The symptoms are:
I am at home. I am trying to dial a PPTP VPN. It connects fine.
Pinging from command line in windows shows about a 30% ping success rate when the PPTP vpn is up, 100% ping success rate when PPTP vpn is not up. So basically It seems PPTP/GRE is broken or blocked by my ISP.
I am not able to confirm or deny the function of "GRE" from my home IP to my work IP. I am however able to remote desktop into the server, and obtain brief 5-10 second "usable periods" using remote desktop (windows RDP) which then freeze up completely for 40-50 seconds. I sometimes get another usable spurt of 5-10 seconds.
**Updated in response to first answerer:**The home computer that is making the outgoing connection is behind an Apple AirPort router. I am thinking that taking it out of the loop and directly connecting without the NAT involvement might be a first step in troubleshooting, thanks to the first posted answerer who suggested this.
Is there any way I can confirm or contradict my suspicions? My suspicions are based on googling around, and seeing other random people having the same problem with the same internet service provider, who is either actively blocking or degrading PPTP/GRE performance or perhaps has a misconfigured IPV4 network routing infrastructure which serves the same purpose (Degrade PPTP/GRE performance or destroy its function completely).

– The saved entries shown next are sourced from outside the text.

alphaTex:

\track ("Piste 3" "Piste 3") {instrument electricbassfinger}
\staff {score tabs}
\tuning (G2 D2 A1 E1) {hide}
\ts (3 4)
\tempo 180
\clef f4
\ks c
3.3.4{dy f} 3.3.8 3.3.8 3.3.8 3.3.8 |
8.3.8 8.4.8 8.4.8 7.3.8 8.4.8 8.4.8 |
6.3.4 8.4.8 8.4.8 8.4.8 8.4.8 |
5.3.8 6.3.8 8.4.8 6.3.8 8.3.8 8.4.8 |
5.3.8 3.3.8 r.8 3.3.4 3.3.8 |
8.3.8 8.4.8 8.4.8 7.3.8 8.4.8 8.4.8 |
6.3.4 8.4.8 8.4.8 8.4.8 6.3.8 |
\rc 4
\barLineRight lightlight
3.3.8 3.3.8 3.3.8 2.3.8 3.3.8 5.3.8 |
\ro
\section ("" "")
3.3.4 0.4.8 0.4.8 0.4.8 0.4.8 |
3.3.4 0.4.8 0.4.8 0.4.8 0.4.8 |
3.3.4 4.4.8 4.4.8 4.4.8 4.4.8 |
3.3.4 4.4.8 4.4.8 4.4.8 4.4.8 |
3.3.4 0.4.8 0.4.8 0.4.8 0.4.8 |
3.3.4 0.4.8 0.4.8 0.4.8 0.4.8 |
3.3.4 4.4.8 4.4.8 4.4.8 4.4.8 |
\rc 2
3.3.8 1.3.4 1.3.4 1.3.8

If there was some kind of a test I could run on both sides, even if it required some extra software installation, I would like to do such a test.
Not sure if this belongs on SuperUser or ServerFault as it's a client/home computer problem, but it involves a work network (PPTP VPN). I have been advised by someone who knows VPN problems to set up SSTP and have tried to do this, but have not been successful.
Client (home computers) are running Windows 7, Windows 8, and Windows 8.1, and have identical behaviour sometimes. Some days, however everything works fine. It seems subjectively like the ISP's network has "bad hair days" for PPTP and "good hair days".
Is there any test I can run? Anything I can install on the Windows Server 2008 R2 box that will help me test? Any log I can look into for exact error messages? I have looked in all the usual RAS logs and not found anything that seemed interesting, just that a user is connected, and that they have "remotely disconnected". This I have read may be something that has to be troubleshooted on the client side since the client side is timing out and hanging up. If so, how do I do that?